Any game judged "patently offensive" to children based on the "prevailing standards in the community" sold in California would require a 2- by 2-inch solid white "18" displayed on the front of the case. Store owners caught selling violent games to underage tykes would face a fine up to $1,000.

The Ninth US Circuit Court of Appeals in San Francisco today upheld the lower court's decision declaring the ban unconstitutional.

In a 3-0 ruling, Judge Consuelo Callahan said California could only justify the ban if the state could not only prove violent video games caused actual psychological harm, but that the best way to prevent it was through criminalization. The court also shot down the act's labeling provision because it doesn't require the disclosure of purely factual information but compels carrying the legislature's "controversial opinion."

"In evaluating the State's asserted interests, we must distinguish the State's interest in protecting minors from actual psychological or neurological harm from the State's interest in controlling minors' thoughts. The latter is not legitimate," the ruling stated.

Defenders of the bill argued that America's accepted restrictions on sexually explicit materials to minors should be extended to materials containing violence. The State hearkened back to the 1968 case of Ginsberg v. New York, in which the Supreme Court held that the government can constitutionally prohibit children from accessing certain types of sexually explicit material even if the material isn't considered obscene for adults.

The court said it was wary of creating a new category of non-protected material based on the depiction of violence.

"The Supreme Court has carefully limited obscenity to sexual content. Although the Court has wrestled with the precise formulation of the legal test by which it classifies obscene materials, it has consistently addressed obscenity with references to sex-based material," the ruling stated.

The Entertainment Merchants Associated, which challenged the law, praised the decision.

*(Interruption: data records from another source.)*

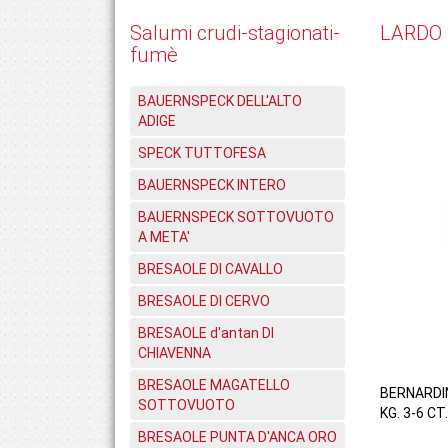
Salumi crudi-stagionati-
LARDO 
fumè
BAUERNSPECK DELL'ALTO
ADIGE
SPECK TUTTOFESA
BAUERNSPECK INTERO
BAUERNSPECK SOTTOVUOTO
A META'
BRESAOLE DI CAVALLO
BRESAOLE DI CERVO
BRESAOLE d'antan DI
CHIAVENNA
BRESAOLE MAGATELLO
BERNARDI
SOTTOVUOTO
KG. 3-6 CT.
BRESAOLE PUNTA D'ANCA ORO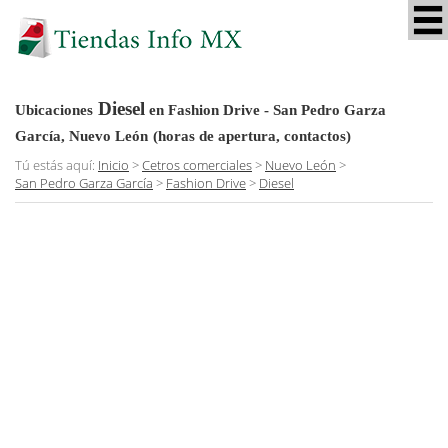
Diesel
Ubicaciones
en Fashion Drive - San Pedro Garza
García, Nuevo León
(horas de apertura, contactos)
Tú estás aquí:
Inicio
>
Cetros comerciales
>
Nuevo León
>
San Pedro Garza García
>
Fashion Drive
>
Diesel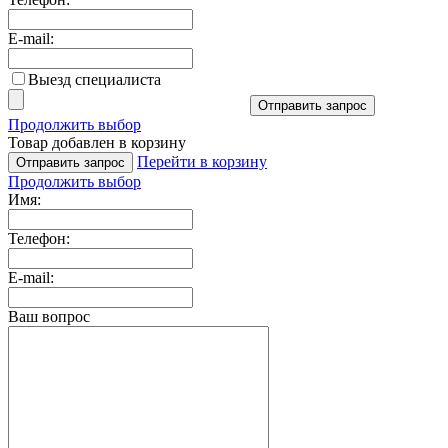
E-mail:
Выезд специалиста
Отправить запрос
Продолжить выбор
Товар добавлен в корзину
Перейти в корзину
Отправить запрос
Продолжить выбор
Имя:
Телефон:
E-mail:
Ваш вопрос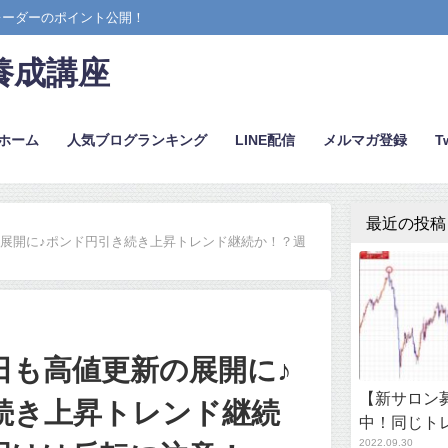
レーダーのポイント公開！
養成講座
ホーム
人気ブログランキング
LINE配信
メルマガ登録
Tw
最近の投稿
展開に♪ポンド円引き続き上昇トレンド継続か！？週
日も高値更新の展開に♪
【新サロン募
続き上昇トレンド継続
中！同じト
2022.09.30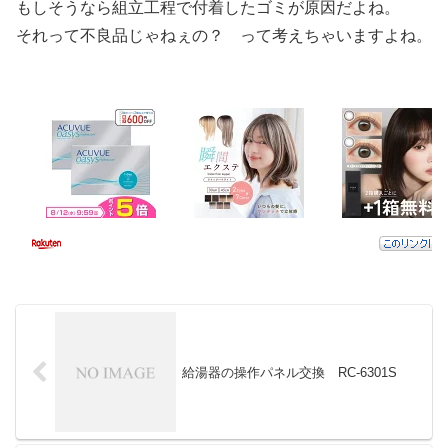
もしそうなら組立工程で付着したゴミが原因だよね。
それって不良品じゃねぇの？ って考えちゃいますよね。
給湯器の操作パネル交換 RC-6301S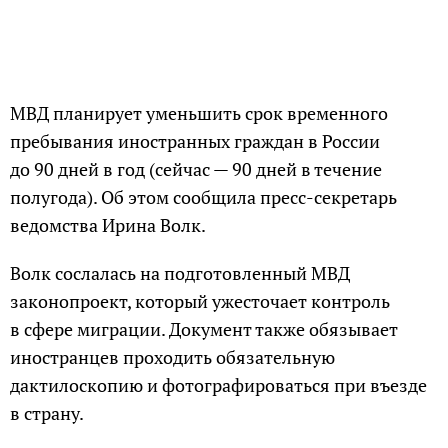
МВД планирует уменьшить срок временного
пребывания иностранных граждан в России
до 90 дней в год (сейчас — 90 дней в течение
полугода). Об этом сообщила пресс-секретарь
ведомства Ирина Волк.
Волк сослалась на подготовленный МВД
законопроект, который ужесточает контроль
в сфере миграции. Документ также обязывает
иностранцев проходить обязательную
дактилоскопию и фотографироваться при въезде
в страну.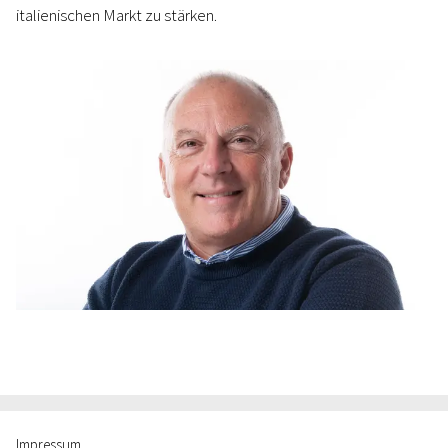
italienischen Markt zu stärken.
Impressum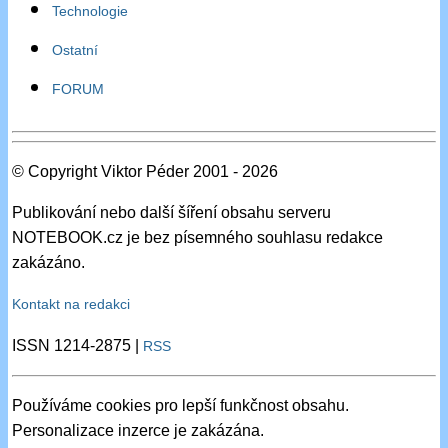
Technologie
Ostatní
FORUM
© Copyright Viktor Péder 2001 - 2026
Publikování nebo další šíření obsahu serveru
NOTEBOOK.cz je bez písemného souhlasu redakce
zakázáno.
Kontakt na redakci
ISSN 1214-2875 |
RSS
Používáme cookies pro lepší funkčnost obsahu.
Personalizace inzerce je zakázána.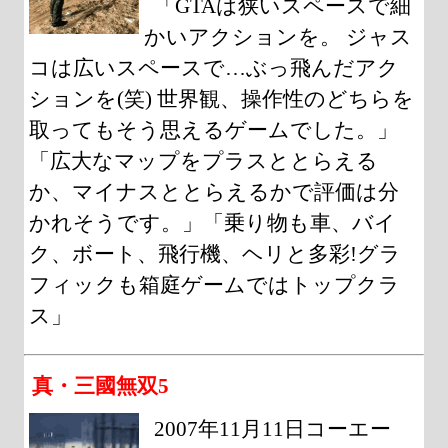
「GTAは狭いスペースで細
かいアクションを。 ジャス
コは広いスペースで…ぶっ飛んだアク
ションを(笑) 世界観、操作性のどちらを
取ってもそう思えるゲームでした。」
「広大なマップをプラスととらえる
か、マイナスととらえるかで評価は分
かれそうです。」「乗り物も車、バイ
ク、ボート、飛行機、ヘリと多彩!グラ
フィックも箱庭ゲームではトップクラ
ス」
真・三國無双5
2007年11月11日コーエー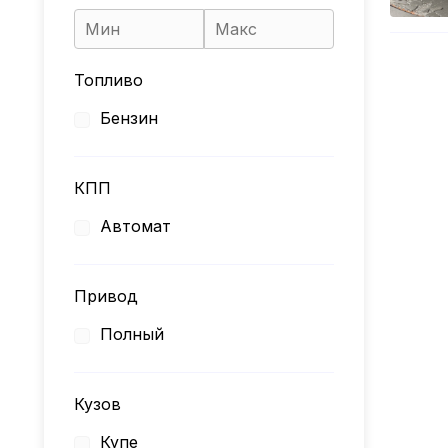
Топливо
Бензин
КПП
Автомат
Привод
Полный
Кузов
Купе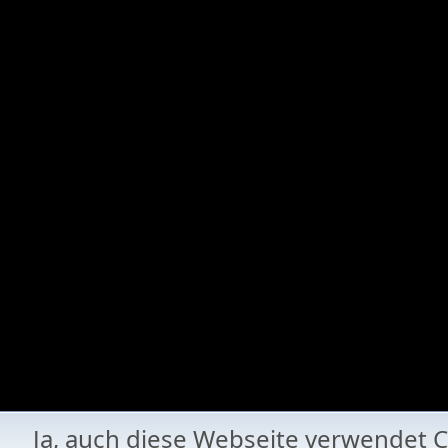
Ja, auch diese Webseite verwende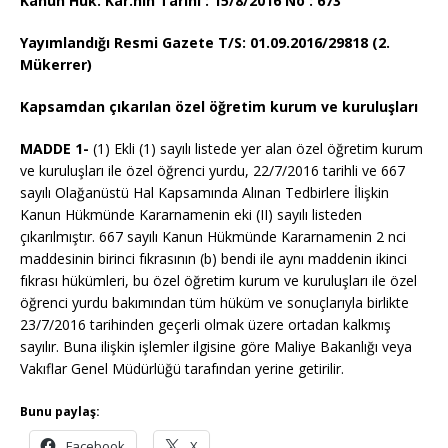
Kanun Hük. Kar.nin Tarihi : 15/8/2016 No : 673
Yayımlandığı Resmi Gazete T/S: 01.09.2016/29818 (2.
Mükerrer)
Kapsamdan çıkarılan özel öğretim kurum ve kuruluşları
MADDE 1-
(1) Ekli (1) sayılı listede yer alan özel öğretim kurum
ve kuruluşları ile özel öğrenci yurdu, 22/7/2016 tarihli ve 667
sayılı Olağanüstü Hal Kapsamında Alınan Tedbirlere İlişkin
Kanun Hükmünde Kararnamenin eki (II) sayılı listeden
çıkarılmıştır. 667 sayılı Kanun Hükmünde Kararnamenin 2 nci
maddesinin birinci fıkrasının (b) bendi ile aynı maddenin ikinci
fıkrası hükümleri, bu özel öğretim kurum ve kuruluşları ile özel
öğrenci yurdu bakımından tüm hüküm ve sonuçlarıyla birlikte
23/7/2016 tarihinden geçerli olmak üzere ortadan kalkmış
sayılır. Buna ilişkin işlemler ilgisine göre Maliye Bakanlığı veya
Vakıflar Genel Müdürlüğü tarafından yerine getirilir.
Bunu paylaş:
Facebook
X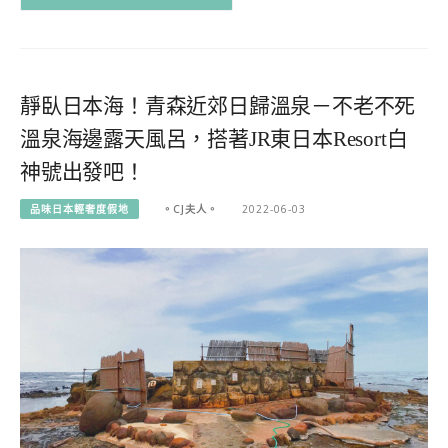
靜臥日本海！青森近郊日歸溫泉－不老不死
溫泉海邊露天風呂，搭著JR東日本Resort白
神號出發吧！
品味日本輕奢度假地
。CJ夫人。
2022-06-03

"We are extremely gratified by the court's rejection of video game censorship by the state of California," said EMA president Bo Andersen in a statement. "The ruling vindicates what we have said since the bill that became this law was introduced: ratings education, retailer ratings enforcement, and control of game play by parents are the appropriate responses to concerns about video game content."

Andersen added that retailers are committed to assisting parents to assure children don't purchase games that are inappropriate.